One of the most unusual characteristics of Poland as compared with other European countries, was a large Jewish presence in villages and townlets. In the inter-war period approximately 30 per cent of Jews lived in such settlements. Although most of the Jewish population inhabited towns and cities, Jews from small towns (fewer than 20,000 people) constituted an average of 62 per cent of all Jewish townsmen. In some areas of eastern Poland these figures were even higher.
These settlements, shtetlekh, were fascinating centres of Jewish life and culture, and places of daily contacts between Jews and Christian Poles. It is therefore surprising how few books on the shtetl have been published. Hence one welcomes every publication dealing with this important aspect of Jewish life before the Holocaust. Unfortunately, the work of Rachel Ertel does not fulfil our expectations.
The author, who teaches American and Jewish civilization in Paris, attempts to show the evolution of shtetlekh from tradition to modernity. The first quarter of the book is an historical summary of Jewish life in Poland from the Middle Ages to the beginning of the 20th century.

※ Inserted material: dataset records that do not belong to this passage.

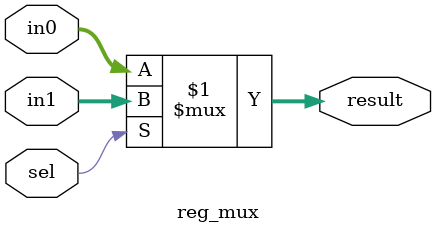
<source format=v>
`timescale 1ns / 1ps


module reg_mux(
    input [2:0] in0,
    input [2:0] in1,
    input sel,
    output [2:0] result
    );
    
    assign result = sel ? {in1} : {in0};
    
endmodule

</source>
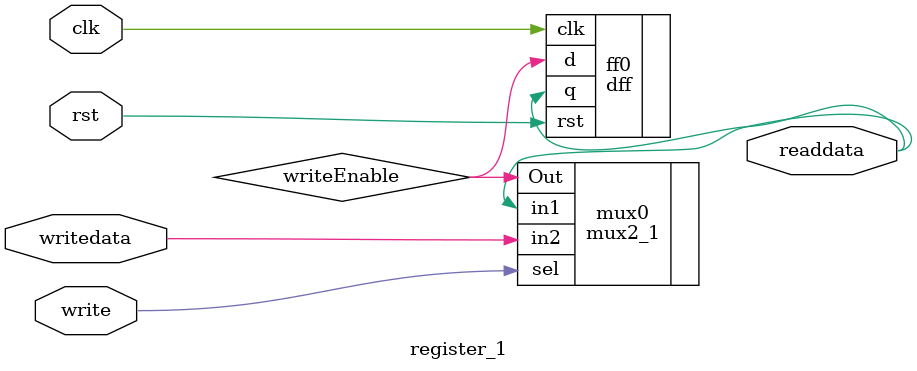
<source format=v>
module register_1(writedata, write, readdata, clk, rst);

   input writedata;
   input write, clk, rst;

   output readdata;

   wire writeEnable; 
  

   dff ff0(.q(readdata), .d(writeEnable), .clk(clk), .rst(rst));

   mux2_1 mux0(.Out(writeEnable), .in1(readdata), .in2(writedata), .sel(write));

endmodule

</source>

This is based on secondary material only, much of which is quite old. The history of Jews in Poland is treated in total isolation from Polish history, about which the author knows precious little. The book abounds with factual mistakes too numerous to quote here. Some of these suggest a lack of basic historical knowledge: Potop (literally the Flood), is explained as ‘a name given to massacres caused by the rising of Bogdan Chmielnicki against the Polish rule and by the Polish-Swedish war (1548-1657)'!
No Polish sources have been consulted with a few exceptions, one of which is quoted in a footnote but never invoked (the work of Witold Kula, footnote 32, p. 36), the other invoked wrongly (suggesting, for instance, that W. Pobóg-Malinowski in his history of Poland describes the period between 1926 and 1935 as ‘a one-party régime of Piłsudski’, p. 177).
Three model shtetlekh are briefly described: Bekhatów (Belhative), Zdzięioł (Zetl) and Nowy Sącz (Santz), which for some reason she calls Sąc. (Incidentally, the transliteration of both Polish and Yiddish names is far from perfect.)